Everyone always talks about "backing up your data" which is of course a good thing. In fact, not backing up can be considered an act of corporate negligence as it takes very little time for the data to quickly exceed the value of whatever holds it. Replacing a hard drive is cheap and easy. Replacing a thousand iTunes, not quite as quick and easy.
There's the other side to a backup process. It's called business resumption or data restoration. It's what you do after something bad happens.
Yesterday was a good example of when something simple turns into something ugly.
About a week ago we had a technical hiccup on the server. We made some quick checks; all seemed fine. We were busy and nobody was complaining. About 2am yesterday, one of our servers was auto-updated with some new software. The update overwrote/reset something that made certain services stop. e.g., http is a service. When you ask for a web page, the web server software listens and responds via http. We tried to restart the services, but they were not behaving.
Without getting into the details, we asked the data center for help and within a few hours, the server was back, but our data wasn't. What we didn't know was that the hiccup a week previous was related to our backup system. When we went to restore our data, it was corrupt so we were backing up garbage.
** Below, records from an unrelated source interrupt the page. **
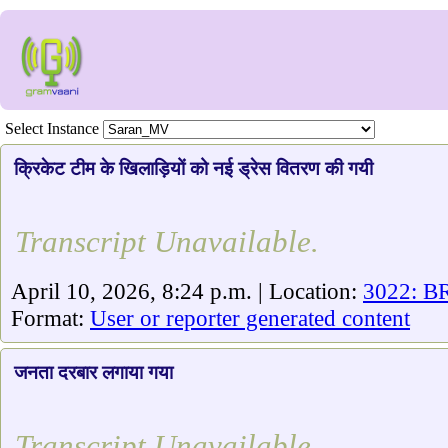
Select Instance
क्रिकेट टीम के खिलाड़ियों को नई ड्रेस वितरण की गयी
Transcript Unavailable.
April 10, 2026, 8:24 p.m. | Location:
3022: BR
Format:
User or reporter generated content
जनता दरबार लगाया गया
Transcript Unavailable.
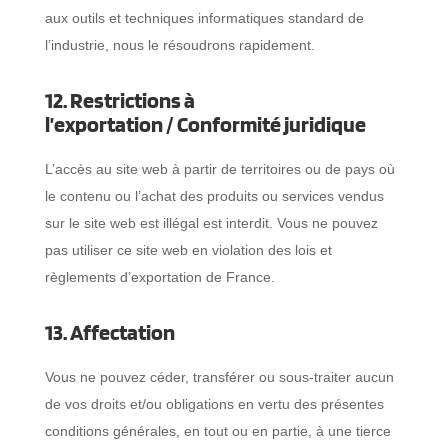
aux outils et techniques informatiques standard de
l’industrie, nous le résoudrons rapidement.
12. Restrictions à
l’exportation / Conformité juridique
L’accès au site web à partir de territoires ou de pays où
le contenu ou l’achat des produits ou services vendus
sur le site web est illégal est interdit. Vous ne pouvez
pas utiliser ce site web en violation des lois et
règlements d’exportation de France.
13. Affectation
Vous ne pouvez céder, transférer ou sous-traiter aucun
de vos droits et/ou obligations en vertu des présentes
conditions générales, en tout ou en partie, à une tierce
Restoring bad data is like going back in time. Ever write a long post and then have your browser crash? Imagine a one that you wrote for five days.
So, moral of the story:
1. Don't ignore hardware/software warning messages. This is true with computers just as it is in life.
2. Make sure your backups contain data that prevent you from time travel. (i.e., run a test to make sure they work)
3. Have a written business resumption process so that when something does happen, you have a reliable checklist that anyone can follow.
PS. I realize that most don't run their own servers, so then replace "server" with "laptop" or whatever your primary computer is where important data resides. Everything above applies to any device that holds data that exceeds the value of the container.